Argus Information & Advisory Services was the first announced customer to buy the X-IO (then known as Xiotech) Integrated Storage Element storage arrays six years ago. The big data analytics firm started with a handful of systems, and that implementation has grown to 81 arrays that store petabytes of data.
With customers that include 120 of the world's largest credit card companies, Argus needs high-throughput storage in an always-on environment. After experiencing chronic bottlenecks with a traditional SAN, the New York-based company replaced it with Integrated Storage Element (ISE) hard disk drive arrays a few months after Xiotech launched the systems with technology acquired from Seagate.
Since making the switch in 2008, Argus has steadily added X-IO ISE units to scale storage to growing data needs. The company started with five blade systems for 85 TB of storage, expanding to nearly 81 ISE systems that provide approximately 2 PB of raw capacity. The devices can run either as direct-attached storage or plug into an 8 GB Fibre Channel switch.
"The ability to switch the X-IO storage through a SAN fabric and attach them to multiple servers allows us to have flexibility. It's pretty much a 'set it and forget it' environment. The only time we interface with the storage system is to add physical units or create more LUNs and allocate them to the servers," said Argus CIO Nick Daffan.
"The other unique thing is that the system uses no controllers," he added. "The LUNs are essentially pseudo-direct-attached to the servers. That's how we allocate the storage. We'll buy a chunk of ISE units, plug them in, carve up the LUNs and away we go."
Storage speed, efficiency needed to keep pace with business growth
Argus generates revenue by ingesting and processing anonymous transactional data into reports and business intelligence that retail banks use to analyze consumer buying patterns. Banks mine this information to identify trends and tailor their credit card services to customer preferences. They also can use it to benchmark their performance versus competitors.

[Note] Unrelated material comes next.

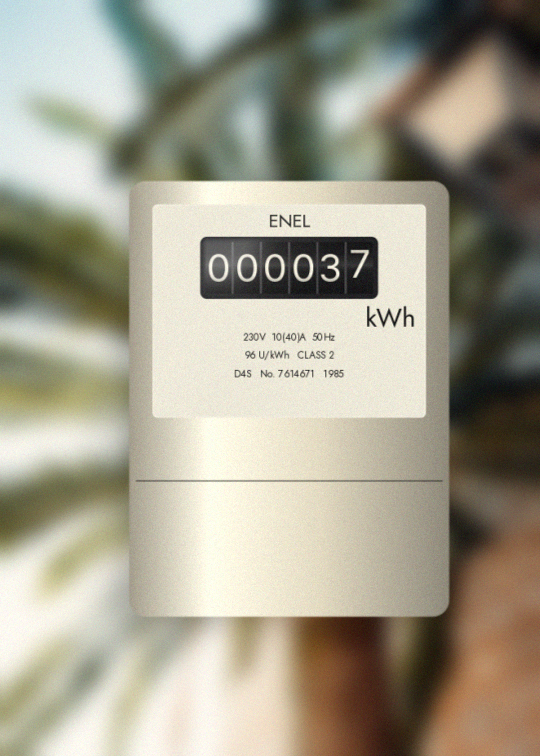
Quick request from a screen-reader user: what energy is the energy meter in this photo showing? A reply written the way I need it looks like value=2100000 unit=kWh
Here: value=37 unit=kWh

Argus analyzes about 5 billion transactions per month on behalf of banks and averages monthly data growth of 3.2 TB.
"About 95% of our storage is primary storage. We have a tiered concept, but our tiering is related to stale data and backup," Daffan said.
Argus started searching for new storage before implementing the Microsoft Windows Server 2008 R2 Enterprise operating system and Microsoft SQL Server database for transaction processing, data warehousing and business intelligence. Controllers on an aging Hewlett-Packard SAN topped out at 200 megabits per second (Mbps), creating delays for end users. The SAN also did not easily scale to support the Microsoft computing environment.

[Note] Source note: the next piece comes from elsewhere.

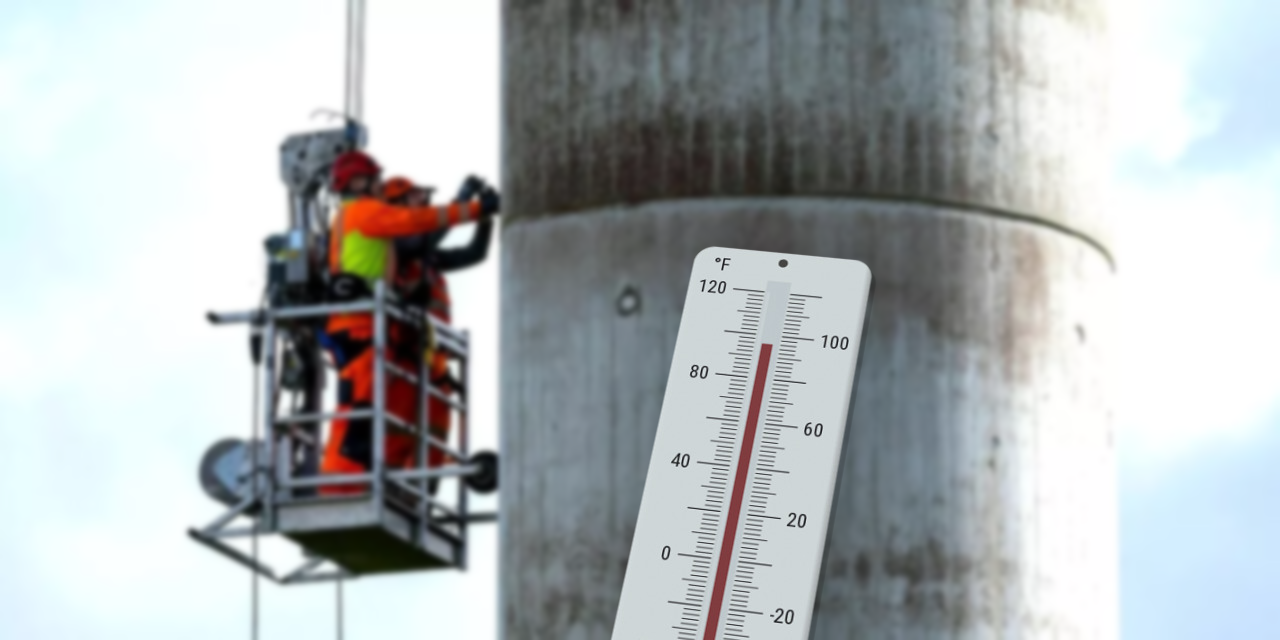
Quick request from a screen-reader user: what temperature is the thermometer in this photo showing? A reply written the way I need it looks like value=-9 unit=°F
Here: value=96 unit=°F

Argus requires consistently reliable throughput to analytic database applications. New data gets loaded to storage in batch cycles round the clock, underscoring the need for predictable bandwidth.
"In our analytical environment, we tend to have fewer transactions, but they run longer and consume more data per transaction. We're less focused on IOPS than we are on megabits per second to the operating system and the database," Daffan said.
X-IO ISE blades pared management tasks, data center footprint
Daffan said he never heard of Xiotech before he began researching storage options six years ago, but the vendor won out over storage stalwarts EMC, Hitachi Data Systems and NetApp. Daffan said the ISE systems consume less data center real estate and enable Argus to process data four times faster than SAN technologies. Argus was also allowed to test the ISE arrays on-site, which is critical given the sensitive financial data Argus manages for banks.
"Other vendors were happy to test data for us, but we don't want that data leaving our environment. X-IO was the only vendor willing to bring its equipment to our environment, and help us configure and test it in great detail for a few weeks to get comfortable using it," Daffan said.
Argus' ISE arrays run at about 90% capacity without degrading performance, which Daffan said enables full use of the purchased capacity. Argus also uses data compression features in SQL Server to further reduce database storage. By running ISE units across multiple databases, Daffan said storage achieves close to 20,000 Mbps.
Argus takes full and incremental backups during the workweek and criss-crosses replication nightly between multiple datacenters for disaster recovery. It writes custom scripts for delta blocks between full backups.
Data retention is a priority as well. Although Argus has retention policies for aged data, the company customarily keeps data longer than specified to enable banks to analyze long-term historical consumer trends. More often than not, Daffan said Argus will err on the side of expanding storage.